- _Document excerpt_:

....................

I will give another example.  When considering how many monsters to throw at a party for a given encounter, I'm not bound by any rule that says I must make the encounter "balanced."  Not all situations that I expect the party to face will be balanced.  Sometimes the party will outnumber their enemy; sometimes the enemy will outnumber the party.  The decision that I make in choosing a number of monsters is heuristic; I'm not bound by any rule in the game that I know of.  I am, however, bound by my experience and judgement to enable the party to assess the encounter in some way that gives them an option to survival.  Thus, I would not create a situation where the monsters appeared immediately next to the party, out of the blue, without any suggestion that the party was in a dangerous place, with the monsters getting first action and then pounding the players into dust.  That would be a BAD decision on my part and I wouldn't make it.

Presuming that someone will think of or suggest a situation where an assassin might do that to a specific party member, I will venture forth to say that this has happened twice in all my campaigns in the thirty-seven years of my experience.  In the first instance, the assassin missed the kill and the player defended himself justly.  In the second case, the assassin was the player's own assassin henchman, abandoned after dying, left unburied, only to rise as a revenant and successfully kill the PC.  It was agreed by all present, including the victim, that the murder was understandable.

....................

- _Extracted entries_:

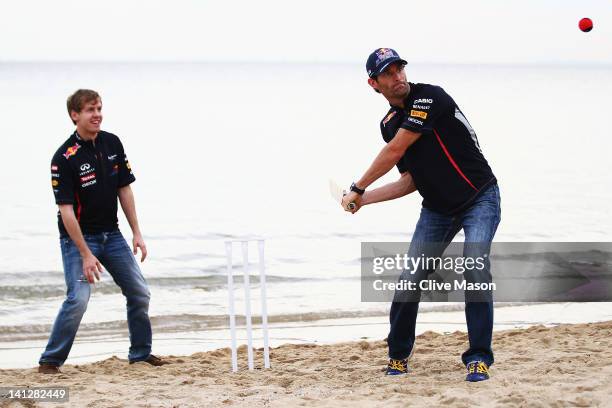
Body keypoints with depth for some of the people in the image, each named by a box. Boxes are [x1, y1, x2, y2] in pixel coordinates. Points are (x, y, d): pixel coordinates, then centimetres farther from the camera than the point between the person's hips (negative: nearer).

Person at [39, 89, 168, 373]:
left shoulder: (112, 144, -1)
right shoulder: (64, 158, -20)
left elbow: (124, 189, 7)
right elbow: (66, 210, -21)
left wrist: (137, 233, 3)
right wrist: (86, 254, -24)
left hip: (111, 234, 7)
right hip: (78, 237, -6)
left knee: (139, 294, 8)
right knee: (78, 298, -20)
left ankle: (141, 353, 25)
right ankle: (50, 361, -8)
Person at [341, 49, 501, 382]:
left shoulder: (429, 97, -17)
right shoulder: (389, 123, 7)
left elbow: (395, 151, -18)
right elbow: (410, 182, 9)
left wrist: (358, 188, -7)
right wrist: (364, 200, -1)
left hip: (479, 199, -6)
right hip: (437, 209, 6)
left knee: (476, 269, -23)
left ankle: (479, 359, -14)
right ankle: (398, 355, 13)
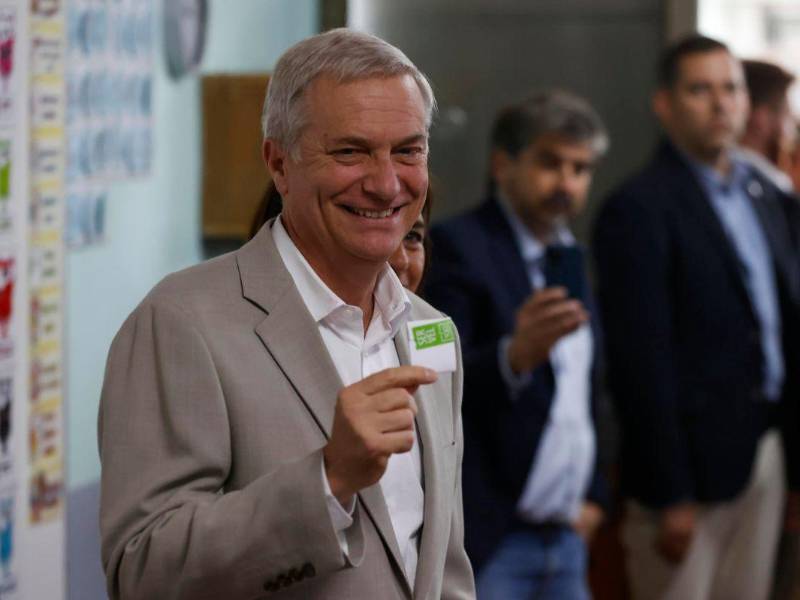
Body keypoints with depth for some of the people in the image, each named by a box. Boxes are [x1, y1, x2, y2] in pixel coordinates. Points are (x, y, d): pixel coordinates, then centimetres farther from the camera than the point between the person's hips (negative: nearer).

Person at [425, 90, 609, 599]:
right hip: (486, 542, -7)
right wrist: (514, 356, -37)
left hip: (566, 539, 7)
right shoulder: (458, 247, -10)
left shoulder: (571, 257, 15)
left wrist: (592, 495, 16)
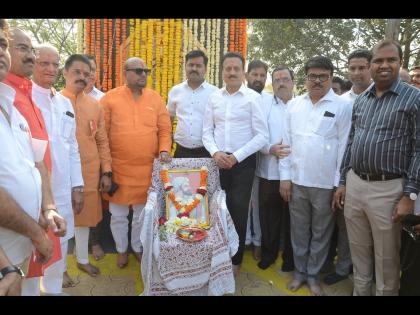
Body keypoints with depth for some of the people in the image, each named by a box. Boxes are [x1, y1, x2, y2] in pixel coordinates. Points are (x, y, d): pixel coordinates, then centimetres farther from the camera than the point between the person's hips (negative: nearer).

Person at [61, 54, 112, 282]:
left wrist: (106, 171, 5)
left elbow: (102, 141, 9)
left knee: (84, 216, 16)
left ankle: (82, 259, 35)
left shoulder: (94, 105, 6)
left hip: (89, 173, 4)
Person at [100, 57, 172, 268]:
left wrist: (164, 150, -9)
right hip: (118, 168, -1)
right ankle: (122, 250, 33)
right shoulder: (110, 98, -2)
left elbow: (164, 129, 8)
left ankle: (138, 247, 36)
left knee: (142, 213, 14)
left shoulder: (155, 98, 5)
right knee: (118, 214, 11)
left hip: (148, 168, 2)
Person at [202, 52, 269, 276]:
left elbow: (262, 136, -9)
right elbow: (207, 132, 7)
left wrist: (236, 157, -14)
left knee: (238, 212, 5)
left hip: (243, 163, -3)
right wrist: (215, 152, -11)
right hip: (218, 161, 3)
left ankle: (235, 260, 25)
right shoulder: (214, 97, 6)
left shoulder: (253, 97, -5)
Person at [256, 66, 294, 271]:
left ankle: (290, 257, 27)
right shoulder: (264, 106, 7)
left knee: (291, 216, 9)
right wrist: (271, 149, -15)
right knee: (269, 215, 11)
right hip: (269, 172, 1)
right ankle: (268, 254, 30)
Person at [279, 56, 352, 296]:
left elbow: (344, 148, -6)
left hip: (326, 183, -2)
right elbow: (287, 142, 5)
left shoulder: (343, 107, -5)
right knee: (299, 230, 15)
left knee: (321, 233, 13)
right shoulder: (294, 105, 5)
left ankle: (313, 274, 31)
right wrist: (285, 176, 1)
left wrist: (340, 185, -7)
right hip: (297, 180, 3)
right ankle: (300, 271, 33)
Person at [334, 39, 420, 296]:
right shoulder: (360, 100, 10)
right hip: (354, 185, 5)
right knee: (359, 254, 17)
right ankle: (359, 292, 35)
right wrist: (343, 182, 11)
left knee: (386, 261, 9)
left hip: (388, 189, -4)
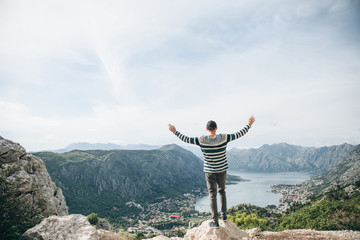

....................

- _Task 1_: According to the encounter-design passage, how many times has an assassin attack of that kind happened across all the writer's campaigns?
- _Task 2_: Please quote the encounter-design passage between "Presuming that someone" and "murder was understandable.", inclusive.
- _Task 3_: Continue the encounter-design passage from where it stops.
The items have nothing to do with the encounter-design passage.

- _Task result 1_: Twice in thirty-seven years of campaigns.

- _Task result 2_:
Presuming that someone will think of or suggest a situation where an assassin might do that to a specific party member, I will venture forth to say that this has happened twice in all my campaigns in the thirty-seven years of my experience.  In the first instance, the assassin missed the kill and the player defended himself justly.  In the second case, the assassin was the player's own assassin henchman, abandoned after dying, left unburied, only to rise as a revenant and successfully kill the PC.  It was agreed by all present, including the victim, that the murder was understandable.

- _Task result 3_:
So I am saying, in choosing what sort of encounter the party occurs, I make a decision that may inordinately threaten the party but will not betray the party's trust in me, their DM.  I curb any sense of entitlement on my part regarding what sort of encounter is imaginably possible and choose instead an encounter that will make a good game.  When I make this decision in the moment, the decision is heuristic; the making of a heuristic decision saves time and enables me to tailor my game to the specific moment in time that the game is being played.  This is what I mean by "flexibility."

When DMs talk of "winging it," this is what they mean - though of course they don't give it a label, calling it heuristic, unless they also happen to work in the field of psychology or a related subject.  Most who claim to DM this way express how it works without knowing precisely why it works . . . I am hoping with this post to give them a clue as to what sort of reading they might want to do if they'd like an intellectual handle on what they're doing.

There are many other DMs who feel very uncomfortable with heuristic decisions, who want every part of an adventure to be measured out and predetermined, expecting that this will ensure a positive shape to their games ~ and often it will, though there are no guarantees.  This measuring is, for some, the result of a fear that making a heuristic decision during the campaign will result in some terrible mistake that hurts that night's experience for the players or ~ even worse ~ challenges the viability of the whole campaign.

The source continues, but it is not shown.